** GIVEN DATA follows **

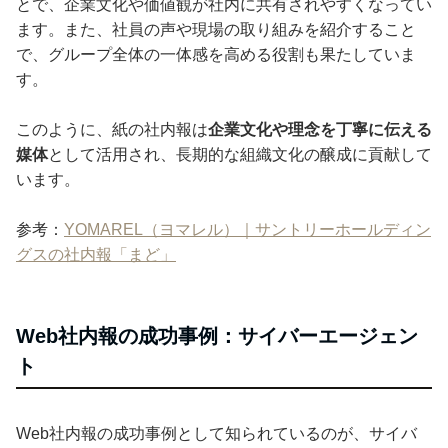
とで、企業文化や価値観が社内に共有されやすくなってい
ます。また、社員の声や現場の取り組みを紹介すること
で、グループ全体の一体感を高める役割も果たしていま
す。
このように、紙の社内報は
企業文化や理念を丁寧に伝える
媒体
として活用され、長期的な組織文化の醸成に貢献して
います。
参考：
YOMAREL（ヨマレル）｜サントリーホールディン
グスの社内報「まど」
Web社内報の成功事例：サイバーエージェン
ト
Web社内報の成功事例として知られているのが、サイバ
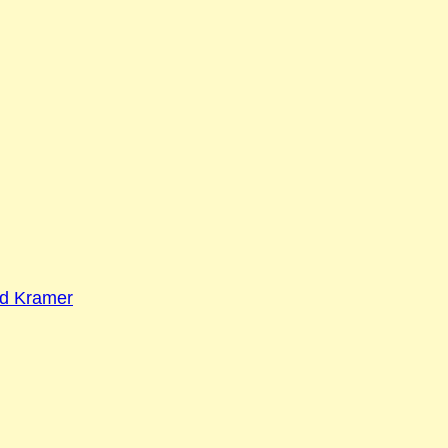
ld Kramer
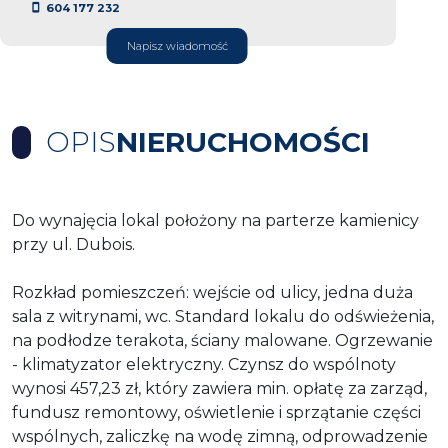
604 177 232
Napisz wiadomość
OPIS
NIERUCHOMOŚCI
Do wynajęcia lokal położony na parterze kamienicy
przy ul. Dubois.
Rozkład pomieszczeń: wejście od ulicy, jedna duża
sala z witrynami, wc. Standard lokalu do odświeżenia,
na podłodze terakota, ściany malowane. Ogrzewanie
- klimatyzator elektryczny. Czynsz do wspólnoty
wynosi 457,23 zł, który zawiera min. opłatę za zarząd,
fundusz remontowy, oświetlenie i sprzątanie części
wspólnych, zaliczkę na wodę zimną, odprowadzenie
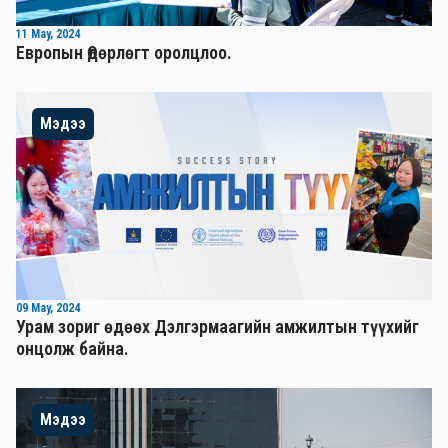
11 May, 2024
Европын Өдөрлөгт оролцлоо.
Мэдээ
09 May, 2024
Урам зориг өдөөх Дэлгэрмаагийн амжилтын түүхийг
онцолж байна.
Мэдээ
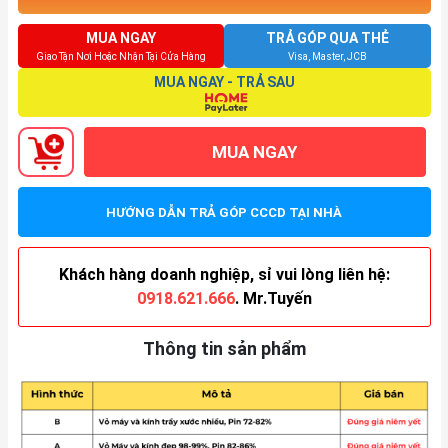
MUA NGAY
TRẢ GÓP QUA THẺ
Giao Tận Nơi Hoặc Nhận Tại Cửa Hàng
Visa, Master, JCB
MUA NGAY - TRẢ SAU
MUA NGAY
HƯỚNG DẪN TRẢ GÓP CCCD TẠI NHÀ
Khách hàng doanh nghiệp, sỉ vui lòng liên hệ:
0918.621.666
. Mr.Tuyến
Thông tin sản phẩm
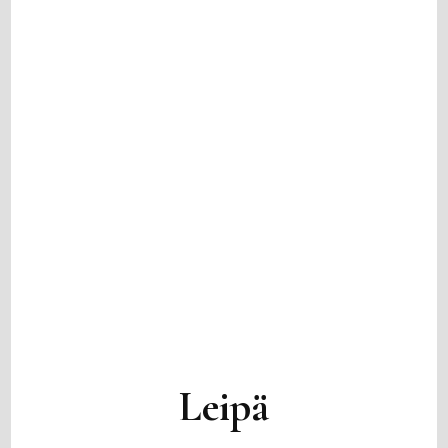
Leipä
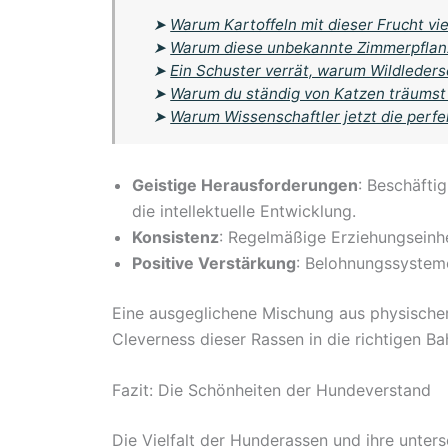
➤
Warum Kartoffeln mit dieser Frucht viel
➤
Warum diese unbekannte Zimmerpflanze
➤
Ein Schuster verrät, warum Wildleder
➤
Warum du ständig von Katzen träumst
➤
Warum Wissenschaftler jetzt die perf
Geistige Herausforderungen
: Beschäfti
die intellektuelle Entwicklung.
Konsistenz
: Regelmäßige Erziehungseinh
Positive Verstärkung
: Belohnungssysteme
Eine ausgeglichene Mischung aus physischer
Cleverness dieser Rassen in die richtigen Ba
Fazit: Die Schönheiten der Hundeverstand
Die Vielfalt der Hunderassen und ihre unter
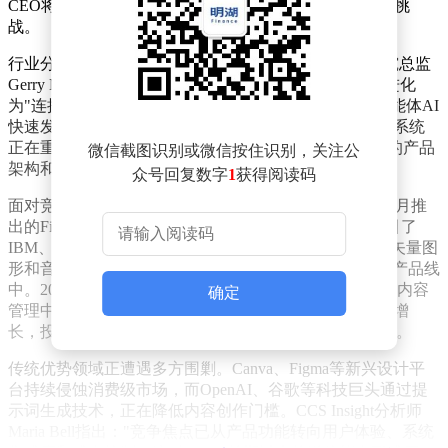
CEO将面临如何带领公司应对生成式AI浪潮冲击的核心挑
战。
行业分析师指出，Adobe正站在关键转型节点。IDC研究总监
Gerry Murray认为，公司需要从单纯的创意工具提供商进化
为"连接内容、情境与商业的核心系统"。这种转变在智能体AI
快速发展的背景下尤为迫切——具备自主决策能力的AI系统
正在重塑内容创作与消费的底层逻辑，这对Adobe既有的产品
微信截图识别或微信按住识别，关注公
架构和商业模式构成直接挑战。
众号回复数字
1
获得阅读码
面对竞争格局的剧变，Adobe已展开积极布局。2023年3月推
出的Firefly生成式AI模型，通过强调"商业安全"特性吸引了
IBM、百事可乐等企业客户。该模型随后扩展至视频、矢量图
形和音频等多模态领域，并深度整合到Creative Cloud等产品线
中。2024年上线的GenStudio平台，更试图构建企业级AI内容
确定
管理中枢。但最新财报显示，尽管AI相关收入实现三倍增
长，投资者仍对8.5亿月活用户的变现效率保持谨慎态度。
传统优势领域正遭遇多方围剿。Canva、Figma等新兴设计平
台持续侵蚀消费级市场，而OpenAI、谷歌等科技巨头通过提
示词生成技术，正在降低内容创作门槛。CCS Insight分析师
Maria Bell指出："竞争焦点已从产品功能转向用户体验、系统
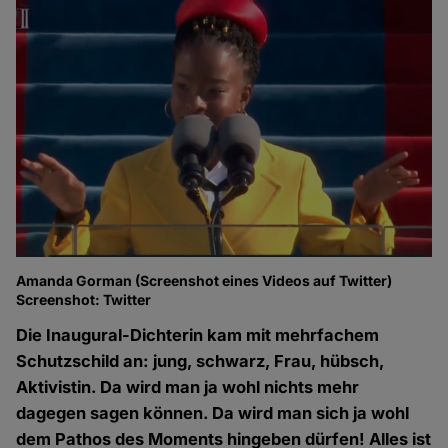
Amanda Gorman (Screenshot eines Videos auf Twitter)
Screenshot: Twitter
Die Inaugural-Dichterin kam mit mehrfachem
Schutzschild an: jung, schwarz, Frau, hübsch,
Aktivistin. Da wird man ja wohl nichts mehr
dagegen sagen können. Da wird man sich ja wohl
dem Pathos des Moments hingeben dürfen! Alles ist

** End of GIVEN DATA **

■ EXERCISE OBJECTIVE: Report each line of the items above that contains the string "Twitter". Case must match.

■ WRITTEN ANSWER:
Amanda Gorman (Screenshot eines Videos auf Twitter)
Screenshot: Twitter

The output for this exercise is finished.